Of course, you have to overcome decades worth of ``stuff'' but it certainly is the right tool for what I am doing. It has a purpose but there is a learning curve to getting things done the FORTRAN way.
From seeing a lot of job postings in the sort of domains one would expect it to be used(scientific stuff and similar “academic” and research fields) it seems like Python and maybe Julia has taken over for most stuff and Fortran requirements are written as if it’s a “nice to have” for any legacy maintenance.
However the chances that you'll be called upon to write new Fortran is tiny.
If given a modern tooling, Fortran is not too bad, thought.
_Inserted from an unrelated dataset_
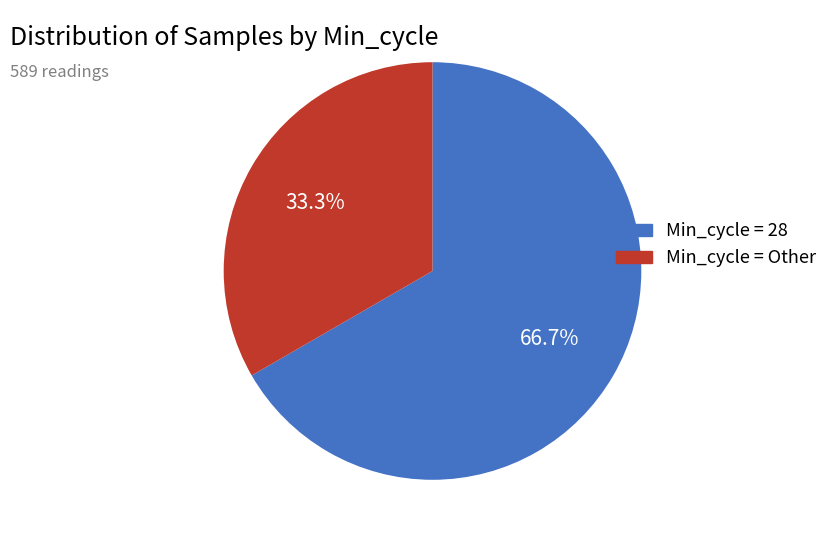

Is there a majority slice in this chart?

Yes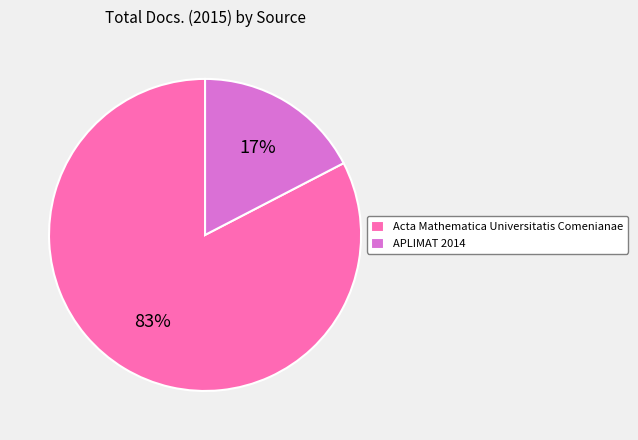

Which has a higher value, APLIMAT 2014 or Acta Mathematica Universitatis Comenianae?

Acta Mathematica Universitatis Comenianae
It is in some respect a "no bullshit" language which doesn't allow you to spend your time on infrastructure, architecture or meta programming, because it is virtually impossible to do these things within Fortran ;-)
(I am the original author of LFortran.)
Although it's general-purpose, Fortran skews heavily towards numerical calculations, which is probably why it's not used much outside science and engineering (e.g. most Web stuff is 'string processing' rather than numerical).
Fortran was used to write highly optimised numerical libraries like BLAS, which are so widely used and performance-critical that it pretty much cemented Fortran's use; although (a) such libraries can be used by other languages, and (b) they've become so optimised over the decades that they're essentially pure machine-code these days ;)
(Not that I'm judging, people should use whatever language they prefer).
Despite what you may have heard, the language has evolved over the decades and has most of the features one would expect from a modern language.
Edit to say I missed your newer project specification; MCNP is still under very active development and frequent updates, if that counts.
It even got modules before C++.
I get a bit annoyed by Fortran advocates complaining about people using C++/Python instead of it, when there aren't libraries for doing really basic things. I think Fpm is a really good step in the right direction though.
To be honest reading https://github.com/fortran-lang/fpm/blob/master/src/fpm_back... the only thing look like the old fortran I know is integer I j and do loop. No go to I guess.
NumPy does not use Fortran. It provides an interface to BLAS (Basic Linear Algebra Subprograms) and Lapack (Linear Algebra Package) for which the reference implementation is written in Fortran.
Which is "C code" but not really C code.